I still struggle with some basic concepts, e.g. which rule takes precedence, “numcopies” or the rule in “wanted”, or if I have to make “wanted” aware of the numcopies requirement. I know that your approach on my issue would be to avoid sync --content, but I still think there is a way to configure the repository in a way such that things work as expected automatically and that I cannot accidentally break it (e.g. by running sync --content).

Regarding workflow scenarios:

That’s the easy one: git annex sync, and it works as expected.

git annex get <file>

git annex drop <file/pathspec> or, if configured correctly, git annex drop -a

That’s a tricky one, and after some discussion in the git-annex forum, I think the best approach would be to sync the metadata (only the star rating or maybe other workflow related metadata) from sidecars to the git-annex metadata (always in one direction, from sidecar to git-annex) and have preferred content rules to reflect the personal ideas about which files to keep. I am working on a little shell script to parse the sidecars and set metadata accordingly. But this will take a while, not too much time recently …

Besides adding files to git-annex, I would skip more complex settings such as having memory cards configured as git-annex with the “source” group setting, since the directory structure of memory cards in cameras is somehow restricted, and there are great tools available to do this without git-annex (e.g. rapid photo downloader).

Besides these, there would be a couple of workflows to add, but I am running out of time (family wants breakfast) … But an important one would be to drop jpeg duplicates of raw files when shooting raw+jpeg. I had some discussion over at the git-annex forum regarding this, see here, and this seems to be not (easily) possible automatically from git-annex side, so I am working on a shell script to set git-annex metadata accordingly, something such as

for k in `find . -name "*.CR2"`; do
  if [ -e `dirname $k`/`basename $k .CR2`.JPG ]; then
      <set metadata>
  fi
done

but a bit more robust and with the correct meta data setting.

Hm, and, of course, the other way round as well: drop rejected and less than or equal n stars, and I would start with n=1 as long as disk space permits …

Sounds like you’ve got a solid idea of what you are doing.
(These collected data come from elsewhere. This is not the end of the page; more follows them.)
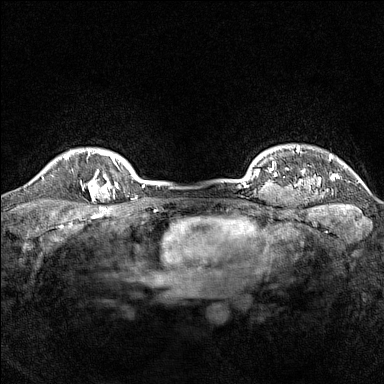
Breast MRI (dynamic contrast-enhanced), one axial slice. Dynamic contrast-enhanced series, time point 2 of 7 at this slice position (early post-contrast). 1.5 T. TE 1.8 ms, TR 5 ms. 1 mm slice thickness. 384 × 384 image matrix, field of view 300 × 300 mm. Female patient.
Structures marked on this image (semi-automatically segmented with operator editing):
- enhancing-tissue mask used for the functional tumour volume (all voxels passing the contrast-enhancement thresholds inside the analysis volume; usually the tumour): bounding box (x1, y1, x2, y2) in pixels: (80, 169, 114, 202)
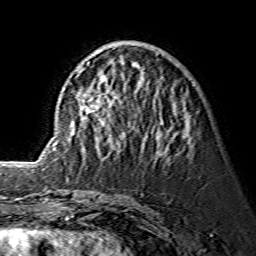
Breast MRI (dynamic contrast-enhanced), one axial slice; slice 56 of 134 in the series (ordered by position); cropped to one breast; dynamic contrast-enhanced series, time point 2 of 7 at this slice position (early post-contrast); 1.5 T; TE 3.6 ms, TR 7.3 ms; 1.2 mm slice thickness; 256 × 256 image matrix, field of view 145 × 145 mm. Female patient.
Structures marked on this image (semi-automatically segmented with operator editing):
- enhancing-tissue mask used for the functional tumour volume (all voxels passing the contrast-enhancement thresholds inside the analysis volume; usually the tumour): bounding box [x1, y1, x2, y2] px = [74, 45, 189, 144]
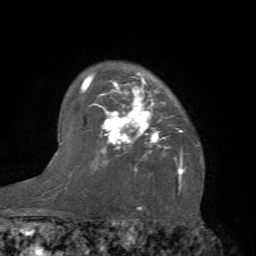
Breast MRI (dynamic contrast-enhanced), one axial slice. Cropped to one breast. Dynamic contrast-enhanced series, time point 2 of 7 at this slice position (early post-contrast). 1.5 T. TE 4.1 ms, TR 8.4 ms. 2.4 mm slice thickness. 256 × 256 image matrix, field of view 170 × 170 mm. Female patient.
Outlined on this slice (semi-automatically segmented with operator editing):
- enhancing-tissue mask used for the functional tumour volume (all voxels passing the contrast-enhancement thresholds inside the analysis volume; usually the tumour): bounding box <81,72,199,184> (left, top, right, bottom; pixels)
I didn’t mean for you to explain everything, I was just trying to clarify what the end goal is.

You should check out wanted = present as it will keep around files on the laptop that are already there, allowing you to git annex sync --content, though it may keep you from using other preferred content settings, it wasn’t super clear to me, I only read the man page twice.

There was no complaint in my response, I am happy for each little hint that helps me better understanding how things work. The next days I’ll try to better document how my setup should look like eventually.

Hm, similar on my side. I read the documentation many times over the last two weeks, but I still struggle with some details. Unfortunately, only some standard use cases are documented really well, but if you want to dive deeper, there’s a lot to discover by try and error.

I think here’s the point, I did not understand the preferred content settings well enough to achieve my goal. And the git annex find command is still a mystery to me, I am still not able to mimic a --dry-run behaviour with it.

When I’ve started to look into git annex, packages disappeared from distributions I’m using. When I ask for the reason the answer was use git-lfs and it looks like this will obsolete git annex.

Hm, for some applications they are similar, but git-annex can do so much more. I hope it will find its way back into distros. E.g., what I am working on here is impossible with lfs.